There is actually a human algorithm in the cooperate/defect space—which is to distrust anyone who seems to spend a long time making a cooperate decision. Anyone who has a really quick, simple way of deciding to cooperate is OK—anyone who takes a long time is thinking about whether you will defect, or whether they should defect—and you should probably find someone else to trust. This is one of the good things about Tit for tat—it passes this test.
That is a problem, but fortunately we know that those competitors will be eliminated before the chameleon, whereupon it will begin to improve its performance.
This doesn’t solve the slightly different CliqueBots won’t cooperate with each other problem.
If the DuncanBot detects a source code different from its own, it runs that source code. So a DuncanBot looks to any CliqueBot like a member of it’s clique.

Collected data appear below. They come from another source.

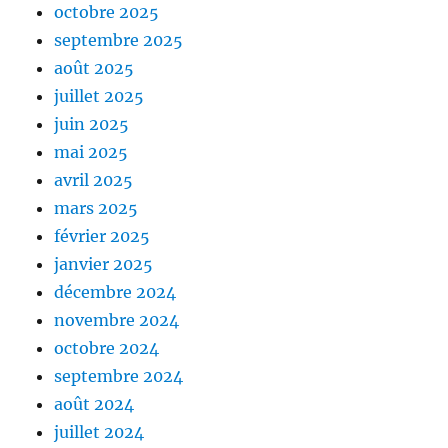
octobre 2025
septembre 2025
août 2025
juillet 2025
juin 2025
mai 2025
avril 2025
mars 2025
février 2025
janvier 2025
décembre 2024
novembre 2024
octobre 2024
septembre 2024
août 2024
juillet 2024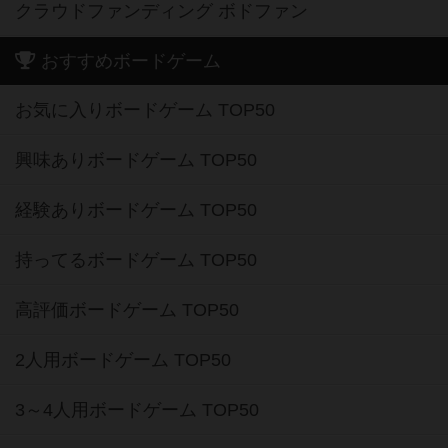
クラウドファンディング ボドファン
おすすめボードゲーム
お気に入りボードゲーム TOP50
興味ありボードゲーム TOP50
経験ありボードゲーム TOP50
持ってるボードゲーム TOP50
高評価ボードゲーム TOP50
2人用ボードゲーム TOP50
3～4人用ボードゲーム TOP50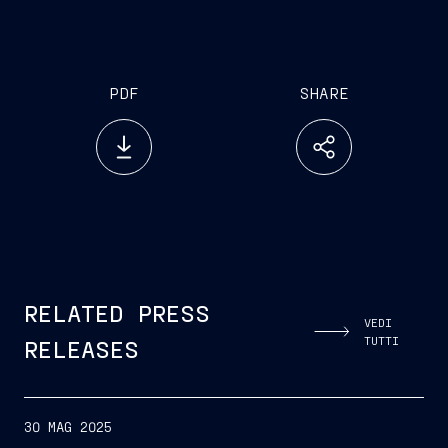
combinando innovazione, sostenibilità ed
eccellenza della cantieristica italiana.
PDF
SHARE
RELATED PRESS
VEDI
TUTTI
RELEASES
30 MAG 2025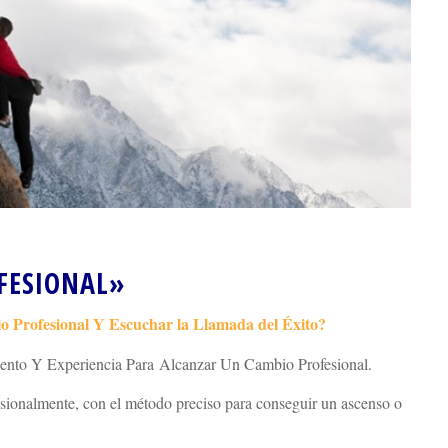
FESIONAL»
 Profesional Y Escuchar la Llamada del Éxito?
nto Y Experiencia Para Alcanzar Un Cambio Profesional.
ionalmente, con el método preciso para conseguir un ascenso o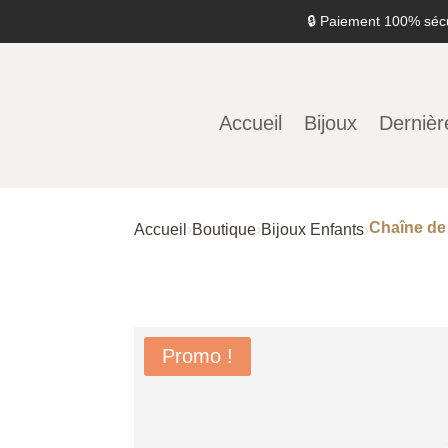
🔒 Paiement 100% séc
Accueil
Bijoux
Dernièr
Chaîne de
Accueil
›
Boutique
›
Bijoux Enfants
›
Promo !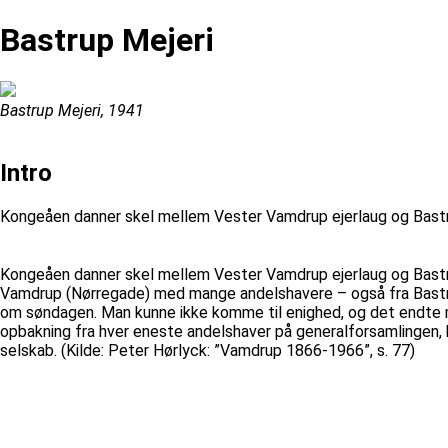
Bastrup Mejeri
Bastrup Mejeri, 1941
Intro
Kongeåen danner skel mellem Vester Vamdrup ejerlaug og Bastru
Kongeåen danner skel mellem Vester Vamdrup ejerlaug og Bastru
Vamdrup (Nørregade) med mange andelshavere – også fra Bastrup
om søndagen. Man kunne ikke komme til enighed, og det endte 
opbakning fra hver eneste andelshaver på generalforsamlingen, 
selskab. (Kilde: Peter Hørlyck: ”Vamdrup 1866-1966”, s. 77)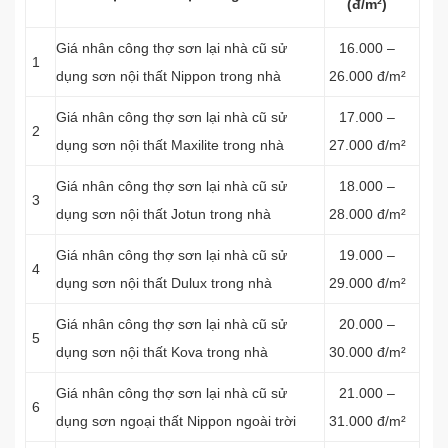
(đ/m²)
Giá nhân công thợ sơn lại nhà cũ sử
16.000 –
1
dụng sơn nội thất Nippon trong nhà
26.000 đ/m²
Giá nhân công thợ sơn lại nhà cũ sử
17.000 –
2
dụng sơn nội thất Maxilite trong nhà
27.000 đ/m²
Giá nhân công thợ sơn lại nhà cũ sử
18.000 –
3
dụng sơn nội thất Jotun trong nhà
28.000 đ/m²
Giá nhân công thợ sơn lại nhà cũ sử
19.000 –
4
dụng sơn nội thất Dulux trong nhà
29.000 đ/m²
Giá nhân công thợ sơn lại nhà cũ sử
20.000 –
5
dụng sơn nội thất Kova trong nhà
30.000 đ/m²
Giá nhân công thợ sơn lại nhà cũ sử
21.000 –
6
dụng sơn ngoại thất Nippon ngoài trời
31.000 đ/m²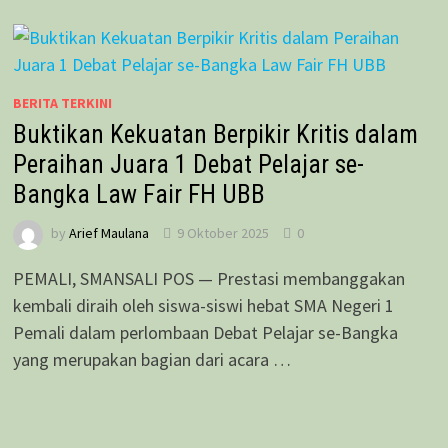
BERITA TERKINI
Buktikan Kekuatan Berpikir Kritis dalam
Peraihan Juara 1 Debat Pelajar se-
Bangka Law Fair FH UBB
by
Arief Maulana
9 Oktober 2025
0
PEMALI, SMANSALI POS — Prestasi membanggakan
kembali diraih oleh siswa-siswi hebat SMA Negeri 1
Pemali dalam perlombaan Debat Pelajar se-Bangka
yang merupakan bagian dari acara …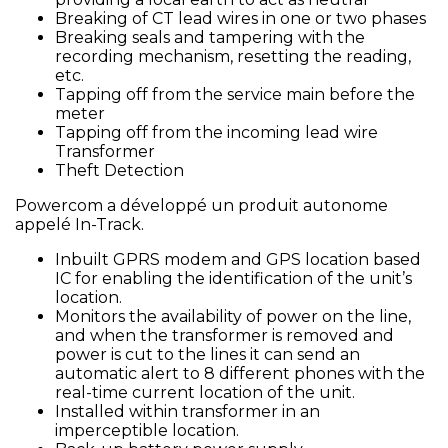
Breaking of CT lead wires in one or two phases
Breaking seals and tampering with the
recording mechanism, resetting the reading,
etc.
Tapping off from the service main before the
meter
Tapping off from the incoming lead wire
Transformer
Theft Detection
Powercom a développé un produit autonome
appelé In-Track.
Inbuilt GPRS modem and GPS location based
IC for enabling the identification of the unit’s
location.
Monitors the availability of power on the line,
and when the transformer is removed and
power is cut to the lines it can send an
automatic alert to 8 different phones with the
real-time current location of the unit.
Installed within transformer in an
imperceptible location.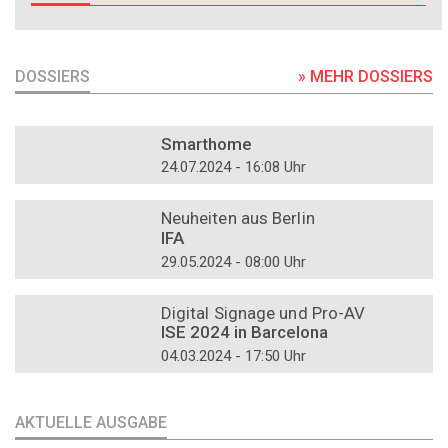
DOSSIERS
» MEHR DOSSIERS
DOSSIER
Smarthome
24.07.2024 - 16:08 Uhr
DOSSIER
Neuheiten aus Berlin
IFA
29.05.2024 - 08:00 Uhr
DOSSIER
Digital Signage und Pro-AV
ISE 2024 in Barcelona
04.03.2024 - 17:50 Uhr
AKTUELLE AUSGABE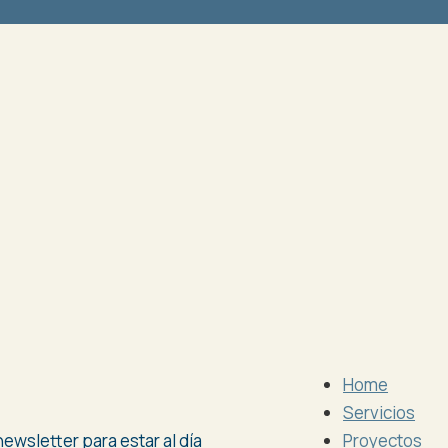
Home
Servicios
ewsletter para estar al día
Proyectos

A piece of code that runs a piece of source code does not thereby become that piece of source code.
That may well be right—a cliquebot may well decide I’m not in its clique, and defect. And I, running its source code, will decide that my counterparty IS in the clique, and cooperate. Not a good outcome.
Clearly I need to modify my algorithm so that I run the other bot’s code without bothering to analyse it—and have it play against not its actual opponent, but me, running it.
I meant what happens when a DucanBot meats a DicanBot that does the same thing but has trivial cosmetic differences in its source code?
To add to this (probably silly) post—I was drawn to this problem for the reasons that Eliezer considers it the interesting case. In this form, it’s a variant on the halting problem / completeness problem. Each of these can’t be solved because some cases turn into an infinitely deep recursive nesting. Any purported algorithm to predict whether another algorithm will halt can’t solve the case where it’s analysing itself analysing itself analysing itself etc. Hence my rather tongue-in-cheek response.
And my response hits the same problem in a different form. When it meets itself, it gets into an infinite loop as each side tries to run the other. To solve it, at some level you need a ‘cooperate’ to be introduced in order to terminate the loop. And doing that breaks the symmetry of the situation.
A Turing machine simulated with finite resources is decidable by a Turing machine, so the halting problem isn’t a problem, though in this case the simulator also has finite resources, so infinite loops aren’t a problem.
Predicting what the opponent would do if you always return “cooperate” means predicting how the opponent would play against a CooperateBot, and acting this way means adopting opponent’s strategy against CooperateBots as your own when playing against the opponent, which is not a CooperateBot and knows you are not a CooperateBot. Sounds like a recipe for failure (or for becoming an almost-DefectBot, actually, if the opponent is smart enough and expects genuine CooperateBots).
I changed my comment to remove this vulnerability—didn’t realise it had already been seen.
Would being able to invoke your opponent with arbitrary inputs be equivalent?